Attempts to understand the nature and purpose of dreams date back to antiquity and include frequent references in sacred texts especially the Old and New Testaments of the Bible. It is clear that dreaming is an almost universal experience and there has been some growth in understanding its biologic basis. Progress in dream studies began in the 19th century with the psychoanalytic approach of Freud in his monograph ‘Interpretation of Dreams' [₁₄]. The landmark work of Dement and Kleitman in 1957 established the link between dreaming and rapid eye movement (REM) sleep whilst in the 1970's the activation-synthesis model of Hobson and McCarthy proposed that dreaming was initiated by random neural activity in the brainstem during REM sleep [₁₅,₁₆]. More recently, brain-imaging studies have confirmed that several brainstem nuclei, the hypothalamus, superior colliculus, thalamus and somatosensory cortices are specifically activated during REM sleep [₁₇]. These same circuits are concerned with consciousness and from one perspective; consciousness arises in sleep because the centres of wakefulness are activated. When subjects are aroused during or soon after REM sleep they are almost always able to report a dream whereas non-REM sleep is much less frequently associated with dream recall. It has been suggested that rapid eye movements are due to eye scanning the dream images which mostly move horizontally.

The traditional model of dreams which originated with Freud is that they are restorative and allow the brain to rest and discard any unwanted data accrued during the day. This homeostatic process allows the brain to recover from deleterious or redundant memories. More recent studies have suggested a progressive model which proposes that dreaming reflects ‘off-line' processing of acquired information consolidating or integrating it into a more useful form [₁₈]. A report by Wagner et al revealed a striking capacity for sleep to foster creative thinking [₁₉]. They found that subjects taught a rote mathematical process were twice as likely to discover a creative shortcut if they were allowed a night of sleep between initial training and retesting, than if they were given the same interval time awake during the day. The sleeping brain appears to be able to search out new associations or novel approaches to problem solving rather than simply performing a resting process.

Generally the only dreams which are remembered are the ones which occur around the time of waking. This was clearly evident in the inspirational dreams recounted by Loewi and Eccles. Also the most effective way of recalling a dream is to record and analyse the details at that time. In both examples the dreams were recorded immediately afterwards and documented in written form. They occurred at a time that the researchers were actively engaged in the particular problem with their minds highly focused on the concepts involved. Despite their best efforts, they lacked the ability to solve the problem at hand. The breakthrough came through their dreams, perhaps through the brains capacity during sleep to process the information in a new and more creative way.

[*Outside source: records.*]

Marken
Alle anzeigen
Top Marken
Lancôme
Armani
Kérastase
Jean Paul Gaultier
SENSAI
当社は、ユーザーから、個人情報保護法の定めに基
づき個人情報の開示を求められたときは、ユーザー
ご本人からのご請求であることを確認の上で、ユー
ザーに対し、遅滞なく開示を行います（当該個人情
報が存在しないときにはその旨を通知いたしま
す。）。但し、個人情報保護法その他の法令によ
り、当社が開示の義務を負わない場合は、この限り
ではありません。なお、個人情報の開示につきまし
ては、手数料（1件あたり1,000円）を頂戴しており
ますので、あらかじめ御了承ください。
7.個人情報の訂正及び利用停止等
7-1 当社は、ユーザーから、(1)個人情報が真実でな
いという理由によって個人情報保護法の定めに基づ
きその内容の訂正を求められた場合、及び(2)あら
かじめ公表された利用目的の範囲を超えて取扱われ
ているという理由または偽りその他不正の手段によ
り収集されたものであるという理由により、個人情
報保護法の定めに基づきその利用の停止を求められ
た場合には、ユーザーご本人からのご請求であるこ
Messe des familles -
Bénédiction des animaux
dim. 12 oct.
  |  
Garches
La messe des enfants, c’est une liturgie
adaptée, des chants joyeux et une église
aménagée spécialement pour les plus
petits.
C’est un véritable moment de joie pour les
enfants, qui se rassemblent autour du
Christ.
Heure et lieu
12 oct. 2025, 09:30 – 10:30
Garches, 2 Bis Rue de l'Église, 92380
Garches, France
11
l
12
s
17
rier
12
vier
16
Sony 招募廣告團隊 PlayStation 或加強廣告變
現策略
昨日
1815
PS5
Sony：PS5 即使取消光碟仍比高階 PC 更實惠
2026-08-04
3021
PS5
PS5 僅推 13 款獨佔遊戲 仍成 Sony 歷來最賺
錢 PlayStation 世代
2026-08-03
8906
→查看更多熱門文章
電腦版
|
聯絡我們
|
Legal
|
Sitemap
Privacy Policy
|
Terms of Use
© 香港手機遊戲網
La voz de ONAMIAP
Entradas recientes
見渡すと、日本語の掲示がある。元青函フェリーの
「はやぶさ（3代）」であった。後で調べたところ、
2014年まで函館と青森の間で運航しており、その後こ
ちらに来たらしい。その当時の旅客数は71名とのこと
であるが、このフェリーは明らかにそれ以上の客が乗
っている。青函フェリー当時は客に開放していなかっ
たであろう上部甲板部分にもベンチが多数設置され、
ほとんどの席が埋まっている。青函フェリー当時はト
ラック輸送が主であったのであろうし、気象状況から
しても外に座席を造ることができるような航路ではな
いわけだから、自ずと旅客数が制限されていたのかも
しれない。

Despite some progress in the scientific study of dreams and dreaming, it remains a relatively immature area of science. This is not surprising as it is a subfield of the study of consciousness and shares many of the same problematic features related to consensus in definitions and physiologic and biologic correlates. Historically there are numerous other reports of dreams providing creative inspiration in both the arts and sciences. Examples include Mary Shelley's dream which was the basis for her gothic novel, Frankenstein [₂₀]. The German chemist Frederich Kekulé had a series of dreams which led to his discovery of the tetravalent nature of carbon and the formation of the structure theory of organic chemistry [₂₁]. The reports of Loewi and Eccles in their research on synaptic transmission highlight the power of dreams as an inspiration for creative new ideas that have become foundational to modern brain science.